O ministro do Tribunal de Contas da União (TCU), Augusto Nardes, confirmou que deve aprovar a chegada da Ferrovia Senador Vuolo (antiga Ferronorte) a Cuiabá.
Além disso, ele destacou ser possível a prorrogação antecipada da concessão ferroviária cedida à Rumo Logística.
A assertiva aconteceu nesta quinta-feira, 27, durante audiência proposta pelo senador Wellington Fagundes, e que contou com a presença de representantes do ministério dos Transportes, DNIT, ANTT e da concessionária.
“Estou deixando bem claro que eu sou favorável a essa tese. O ideal é que o projeto venha por iniciativa do Executivo, mas adianto que existe essa necessidade”.
“Eu conheço a realidade do Estado de Mato Grosso e a gente sabe o custo do transporte daquela região em comparação com outras regiões do mundo”, assegurou o ministro.
Para o presidente do Fórum Pró-Ferrovia, Francisco Vuolo, o trabalho do senador Wellington pelo modal é de grande valia, pois o próprio ministro, segundo ele, afirmou que seria uma ‘insanidade’ pensar que a ferrovia não passará por Cuiabá.
“Isso demonstra que estamos no caminho certo, já que esse é um indutor de desenvolvimento, emprego e valor agregado”, comemorou.
Wellington é presidente da Frente Parlamentar de Logística de Transportes e Armazenagem (Frenlog) e conta que o país precisa deixar de ser integralmente dependente da malha rodoviária.
“Para se ter uma ideia do déficit de competitividade, o frete praticado pelos EUA ou mesmo a Argentina custa apenas 25% do nosso. Assim, é impossível manter a competitividade”, ressaltou o republicano.
O diretor do Departamento de Parcerias do Ministério dos Transportes, Fábio Lavor, conta que a prorrogação antecipada de concessões é uma ação que visa fazer com que as empresas tenham condição de investir e ampliar a capacidade de movimentação de cargas.
“E nós formalizamos o compromisso de até amanhã dar entrada nesse processo para que o TCU faça as análises necessárias. O ministro Valter Casimiro já falou que essa ampliação de malha passando por Cuiabá é do interesse da pasta”, explicou o gestor.
Guilherme Penin, diretor da Rumo Logística, acredita que o modal ferroviário é o futuro do país, no ponto de vista logístico. “O Brasil assistiu o episódio da greve dos caminhoneiros, em uma crise de abastecimento”.
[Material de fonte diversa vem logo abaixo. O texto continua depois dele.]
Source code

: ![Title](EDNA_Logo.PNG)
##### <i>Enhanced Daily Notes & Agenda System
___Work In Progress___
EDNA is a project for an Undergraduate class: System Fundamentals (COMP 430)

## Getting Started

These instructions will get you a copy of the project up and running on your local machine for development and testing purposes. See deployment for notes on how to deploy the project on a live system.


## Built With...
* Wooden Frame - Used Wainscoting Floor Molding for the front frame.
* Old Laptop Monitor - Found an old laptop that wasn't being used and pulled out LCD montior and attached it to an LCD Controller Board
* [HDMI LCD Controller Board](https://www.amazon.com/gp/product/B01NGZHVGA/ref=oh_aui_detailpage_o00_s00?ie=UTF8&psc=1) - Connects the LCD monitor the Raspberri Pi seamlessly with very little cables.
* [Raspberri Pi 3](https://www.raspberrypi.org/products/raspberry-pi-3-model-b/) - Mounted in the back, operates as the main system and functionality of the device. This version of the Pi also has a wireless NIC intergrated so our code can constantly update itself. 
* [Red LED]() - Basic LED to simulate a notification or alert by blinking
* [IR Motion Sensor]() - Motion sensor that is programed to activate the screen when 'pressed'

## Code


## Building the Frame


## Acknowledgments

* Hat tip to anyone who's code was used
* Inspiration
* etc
“Essa é a falta que faz um modal alternativo de grande capacidade, que é a ferrovia. Com ela podemos prestar um serviço de grande qualidade, com menos roubo de carga e com tarifas significativamente mais baratas”, elucidou.
O vice-prefeito de Cuiabá, Niuan Ribeiro, afirmou durante a reunião que Cuiabá se destaca pelo seu distrito industrial, que poderá servir de agregador de valores aos produtos primários, antes destes seguirem para os portos
. “Além disso, temos que destacar que a ferrovia é um vetor de desenvolvimento para a Baixada Cuiabana, que certamente utilizará esse modal para desenvolver a região”, apontou.
Alívio para as estradas – O diretor de Infraestrutura Rodoviária do DNIT, Luiz Antônio Garcia, conta que a admissão de uma maior malha ferrovia no país triplica a capacidade de escoamento de Mato Grosso e alivia o modal rodoviário.
“Aumentando essa capacidade, temos um equilíbrio do tráfego nas rodovias e capacidade de investir em novos corredores, como estamos fazendo na BR-242, – com o processo de continuidade tramitando junto à Secretaria de Meio Ambiente – e na BR-080, que já conseguimos parecer favorável do Instituto Chico Mendes para licenciá-la”, adiantou.
Luiz afirma que a BR-080 fará integração com a ferrovia Ferronorte (em Goiás e Tocantins), chegando aos portos do Arco Norte.
Ele destacou ainda o trabalho feito pelo ministério e o presidente da Frenlog pela conclusão da BR-158, na região Araguaia, bem como a duplicação da BR-163/364 – de Rondonópolis a Cuiabá.
“Somente este último trecho é responsável por 70% do escoamento desta produção”, completou o diretor.